[WHAT YOU SHOULD DO]: Quote each line of the material below word for word, leaving out the pictures.

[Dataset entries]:
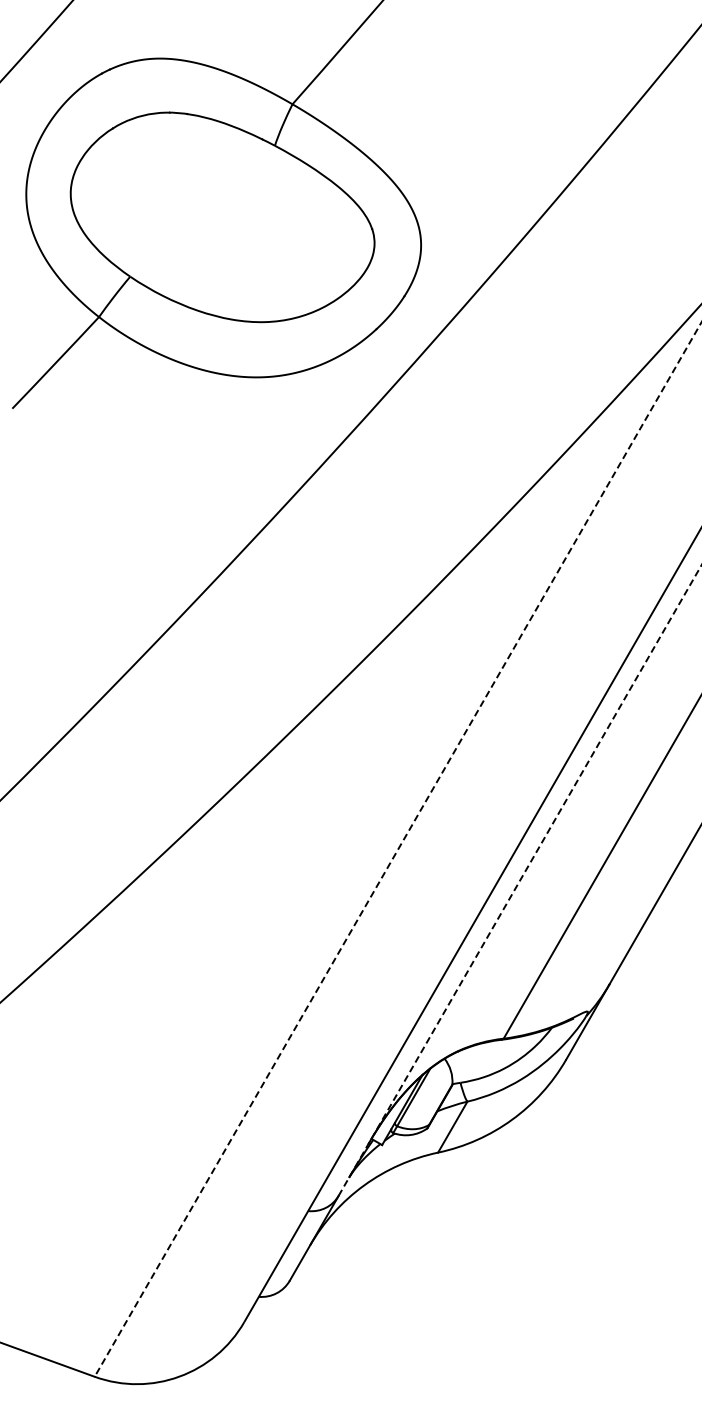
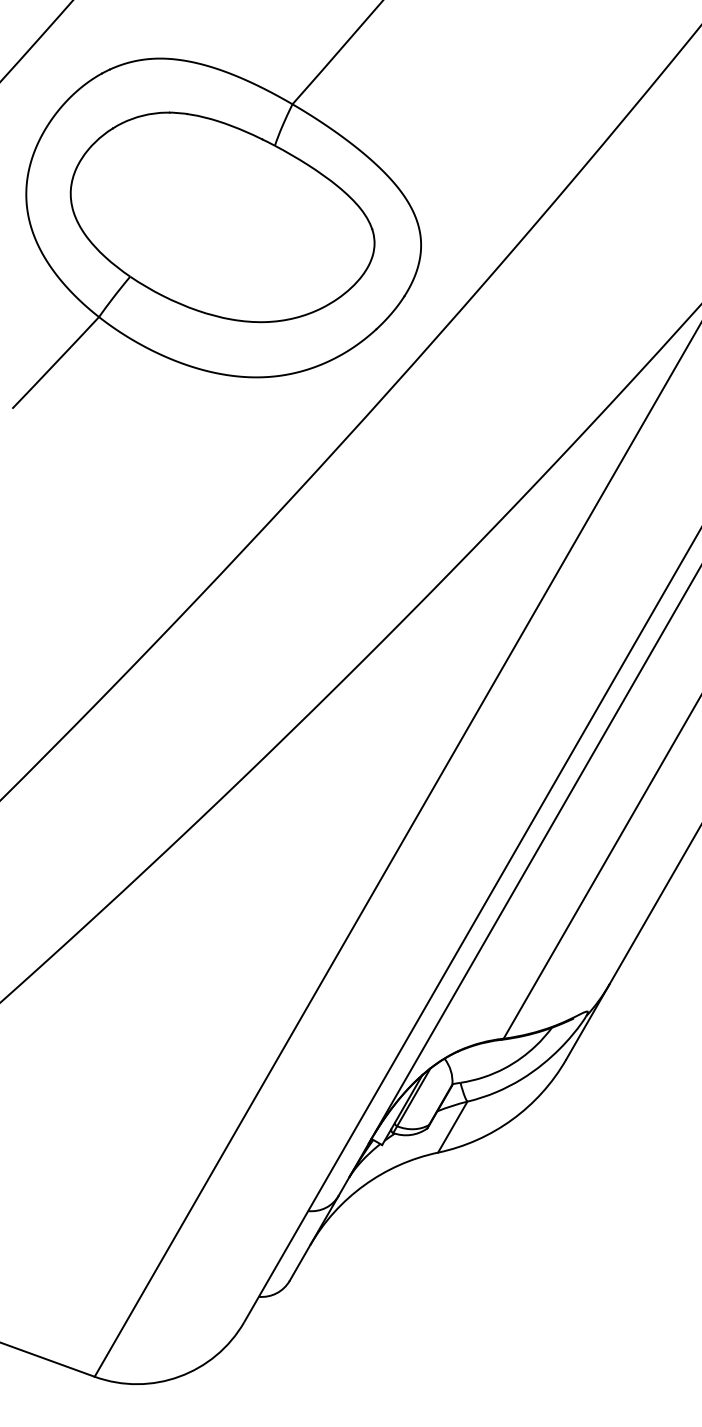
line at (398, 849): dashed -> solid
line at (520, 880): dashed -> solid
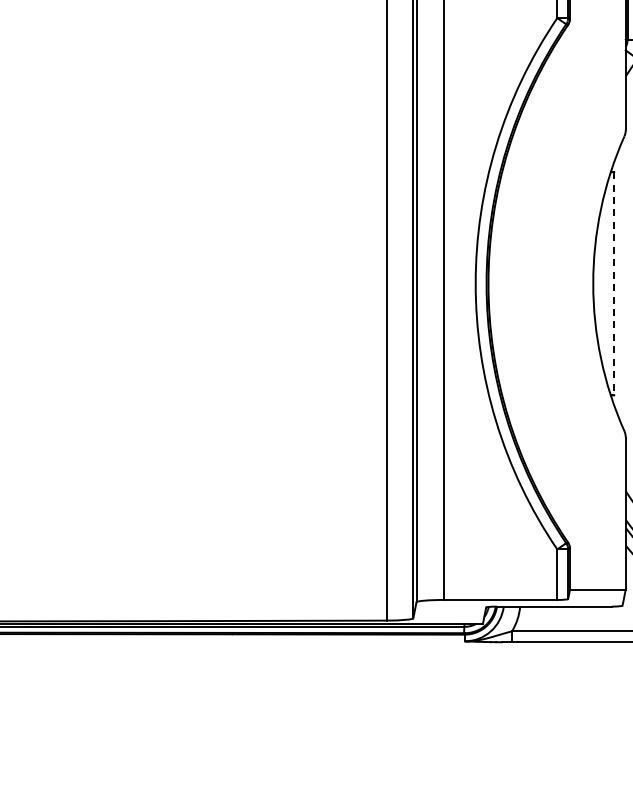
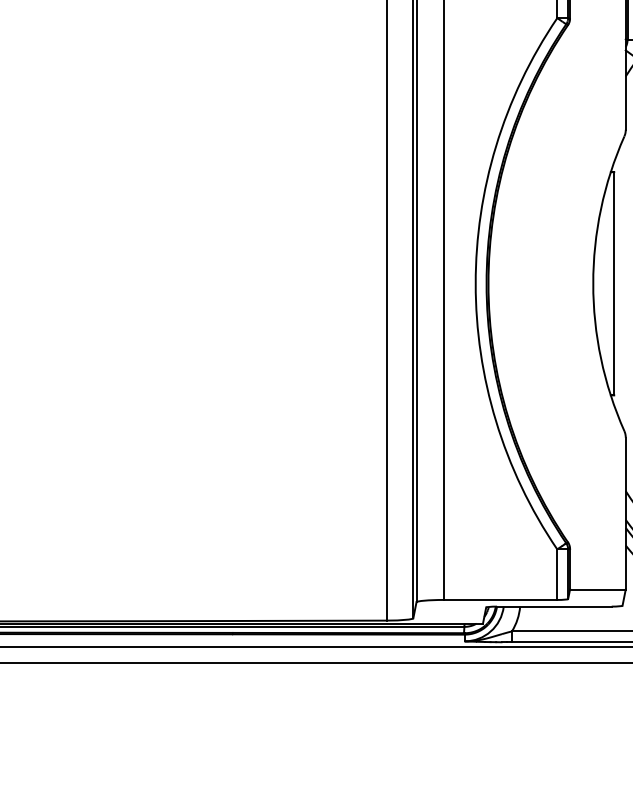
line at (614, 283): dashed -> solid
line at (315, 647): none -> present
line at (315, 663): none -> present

[COMPLETED TASK]:
line at (398, 849): dashed -> solid
line at (520, 880): dashed -> solid
line at (614, 283): dashed -> solid
line at (315, 647): none -> present
line at (315, 663): none -> present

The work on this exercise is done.